## PROBLEM:
When the line containing "اى تلفيات أو" is reached, include it and end there; set down verbatim every line before it, starting at the top of the records.

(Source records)
○ ○ ○ ○ ○ ○ ○

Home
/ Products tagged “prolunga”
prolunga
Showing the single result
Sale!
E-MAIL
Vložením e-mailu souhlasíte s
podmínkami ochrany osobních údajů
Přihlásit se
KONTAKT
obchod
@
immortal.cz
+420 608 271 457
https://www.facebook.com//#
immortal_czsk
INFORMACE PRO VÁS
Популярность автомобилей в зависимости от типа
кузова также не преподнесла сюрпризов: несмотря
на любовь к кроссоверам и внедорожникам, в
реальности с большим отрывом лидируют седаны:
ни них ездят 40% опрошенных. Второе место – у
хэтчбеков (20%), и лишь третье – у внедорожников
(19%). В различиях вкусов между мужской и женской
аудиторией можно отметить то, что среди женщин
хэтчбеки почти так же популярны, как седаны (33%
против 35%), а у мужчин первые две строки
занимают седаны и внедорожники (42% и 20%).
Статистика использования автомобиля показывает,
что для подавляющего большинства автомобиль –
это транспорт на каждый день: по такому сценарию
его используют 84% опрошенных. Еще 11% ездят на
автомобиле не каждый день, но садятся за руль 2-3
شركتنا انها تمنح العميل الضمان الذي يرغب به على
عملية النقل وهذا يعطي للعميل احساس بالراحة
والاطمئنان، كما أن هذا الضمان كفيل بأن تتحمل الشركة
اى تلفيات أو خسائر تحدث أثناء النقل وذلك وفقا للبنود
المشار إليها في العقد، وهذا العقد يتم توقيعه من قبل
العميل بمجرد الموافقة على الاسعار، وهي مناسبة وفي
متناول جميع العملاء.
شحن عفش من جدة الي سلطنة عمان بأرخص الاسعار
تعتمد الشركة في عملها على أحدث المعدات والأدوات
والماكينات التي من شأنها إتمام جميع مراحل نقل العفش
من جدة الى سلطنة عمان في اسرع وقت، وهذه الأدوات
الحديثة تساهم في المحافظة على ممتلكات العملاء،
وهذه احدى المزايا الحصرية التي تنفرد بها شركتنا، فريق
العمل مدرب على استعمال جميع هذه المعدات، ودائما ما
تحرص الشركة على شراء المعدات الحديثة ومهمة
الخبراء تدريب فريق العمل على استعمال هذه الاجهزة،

○ ○ ○ ○ ○ ○ ○

## WORKED SOLUTION:
Home
/ Products tagged “prolunga”
prolunga
Showing the single result
Sale!
E-MAIL
Vložením e-mailu souhlasíte s
podmínkami ochrany osobních údajů
Přihlásit se
KONTAKT
obchod
@
immortal.cz
+420 608 271 457
https://www.facebook.com//#
immortal_czsk
INFORMACE PRO VÁS
Популярность автомобилей в зависимости от типа
кузова также не преподнесла сюрпризов: несмотря
на любовь к кроссоверам и внедорожникам, в
реальности с большим отрывом лидируют седаны:
ни них ездят 40% опрошенных. Второе место – у
хэтчбеков (20%), и лишь третье – у внедорожников
(19%). В различиях вкусов между мужской и женской
аудиторией можно отметить то, что среди женщин
хэтчбеки почти так же популярны, как седаны (33%
против 35%), а у мужчин первые две строки
занимают седаны и внедорожники (42% и 20%).
Статистика использования автомобиля показывает,
что для подавляющего большинства автомобиль –
это транспорт на каждый день: по такому сценарию
его используют 84% опрошенных. Еще 11% ездят на
автомобиле не каждый день, но садятся за руль 2-3
شركتنا انها تمنح العميل الضمان الذي يرغب به على
عملية النقل وهذا يعطي للعميل احساس بالراحة
والاطمئنان، كما أن هذا الضمان كفيل بأن تتحمل الشركة
اى تلفيات أو خسائر تحدث أثناء النقل وذلك وفقا للبنود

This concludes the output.